TEXT PROVIDED:

Again concerned with the crisis of Moroccans' post-colonial identity, and again semi-autobiographical as the author-narrator (who has lived in France since the war) returns to Morocco for the funeral of his father. Also available - though in rather over-literal and unspirited translation - are two further novels, The Butts and Mother Comes of Age (Forest Books/Three Continents Press).


 

"MOUNTAINS FORGOTTEN BY GOD"

Brick Ousaïd, (Forest Books/Three Continents Press).

Autobiographical narrative of an Atlas Berber family, which gives an impressive sense of the harshness of mountain life. As the author describes it, it is "not an exercise in literary style [but] a cry from the bottom of my heart, of despair and revolt".


 

"OPENING THE GATES: A CENTURY OF ARAB FEMINIST WRITING"

Margot Badran and Miriam Cooke (eds), (Virago, UK).

Includes three Moroccan pieces, including a traditional women's tale, recounted by the Moroccan feminist, Fatima Mernissi.


 

Western fiction :

"THE SHELTERING SKY" Paul Bowles (Granada/Ecco Press);

"LET IT COME DOWN" (Arrow/Black Sparrow Press);

"THE SPIDER'S HOUSE" (Arena/Black Sparrow Press)


 

"COLLECTED STORIES OF PAUL BOWLES"

RECORDED INFORMATION:

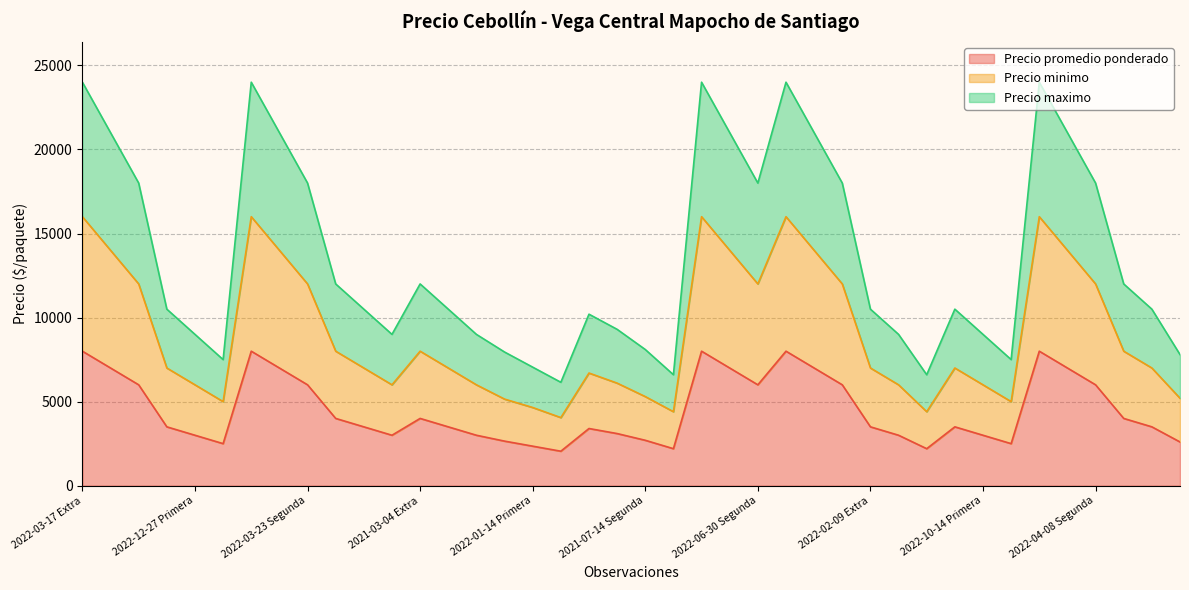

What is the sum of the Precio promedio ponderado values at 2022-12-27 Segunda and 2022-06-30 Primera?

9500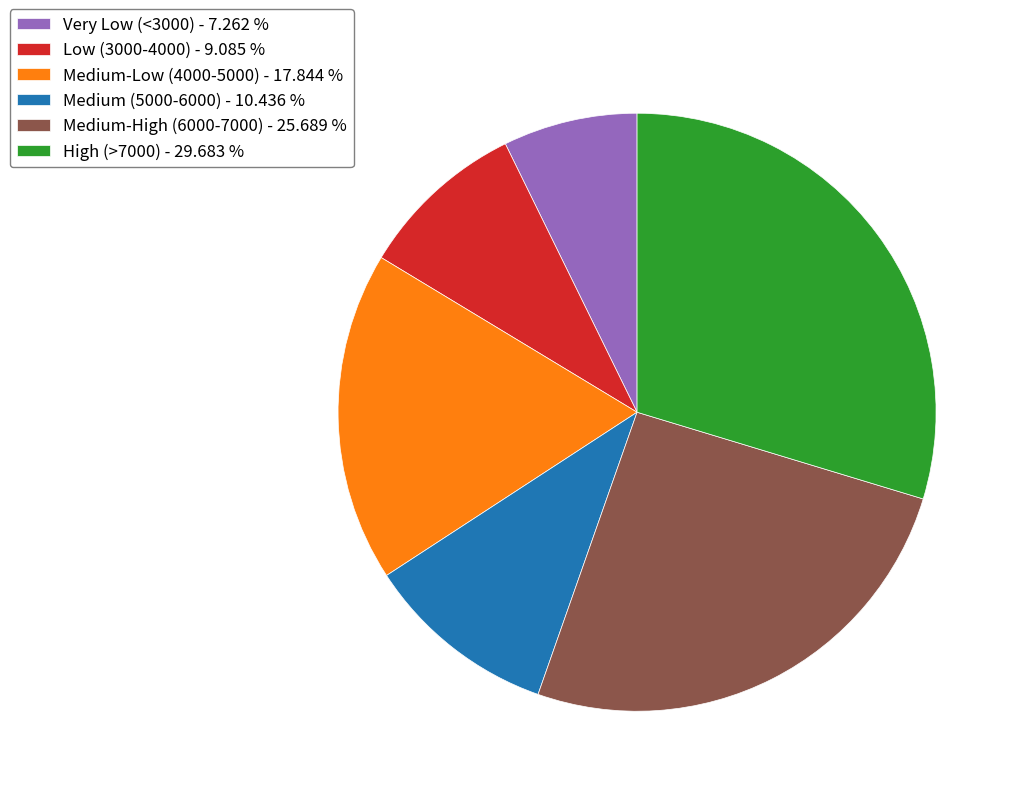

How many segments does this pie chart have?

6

TASK INSTRUCTIONS:
(a) In the reading list, rename "Berber" as "Amazigh" while copying it, starting with "Brick Ousaïd, (Forest" and going on through "feminist, Fatima Mernissi.".
(b) According to the reading list, who recounts the traditional women's tale included in "Opening the Gates"?
(c) Carry on with the reading list from the point where it stops.
The lines are not needed for any of this.

ANSWER SECTION:
(a)
Brick Ousaïd, (Forest Books/Three Continents Press).

Autobiographical narrative of an Atlas Amazigh family, which gives an impressive sense of the harshness of mountain life. As the author describes it, it is "not an exercise in literary style [but] a cry from the bottom of my heart, of despair and revolt".


 

"OPENING THE GATES: A CENTURY OF ARAB FEMINIST WRITING"

Margot Badran and Miriam Cooke (eds), (Virago, UK).

Includes three Moroccan pieces, including a traditional women's tale, recounted by the Moroccan feminist, Fatima Mernissi.

(b) The Moroccan feminist Fatima Mernissi.

(c)
1939-76 (Black Sparrow Press, US) gathers together work from numerous earlier editions. Post-1976 collections include "MIDNIGHT MASS" (Peter Owen/Black Sparrow Press), "CALL AT CORAZ" (Peter Owen) and "UNWELCOME WORDS" (Tombouctou, US). Bowles stands out as the most interesting and the most prolific writer using North African themes - and with Bertolucci's film of The Sheltering Sky he has, at last, regained some of the recognition he was due (the novel was a best seller on publication in 1955). Many of his stories are similar in vein to those of Mohammed Mrabet (see above), employing the same sparse forms, bizarre twists and interjections of violence. The novels are something different, exploring both Morocco (or, in The Sheltering Sky, Algeria) and the ways in which Europeans and Americans react to and are affected by it. If you read nothing else on the country, at least get hold of The Spider's House - one of the best political novels ever written, its backdrop the traditional daily life of Fes, its theme the conflicts and transformation at the last stages of the French occupation of the country. The last few years have seen a flurry of biographies and memoirs of Bowles and his literary friends and acquaintances in Tangier


 

"TANGIER: CITY OF THE DRAMS"

Ian Finlayson, (Collins, UK).

Good on the Moroccans, whom Bowles has translated.


 

"THE DREAM AT THE END OF THE WORLD: PAUL BOWLES AND THE LITERARY RENEGADES OF TANGIER"

Michelle Green, (Bloomsbury, UK).

Strong narrative and compulsively peopled: the best read if you're looking for one book on Tangier literary life.


 

"PAUL BOWLES: AN INVISIBLE SPECTATOR"

Christopher Sawyer-Lauanno, (Paladin/Weidenfeld & Nicholson).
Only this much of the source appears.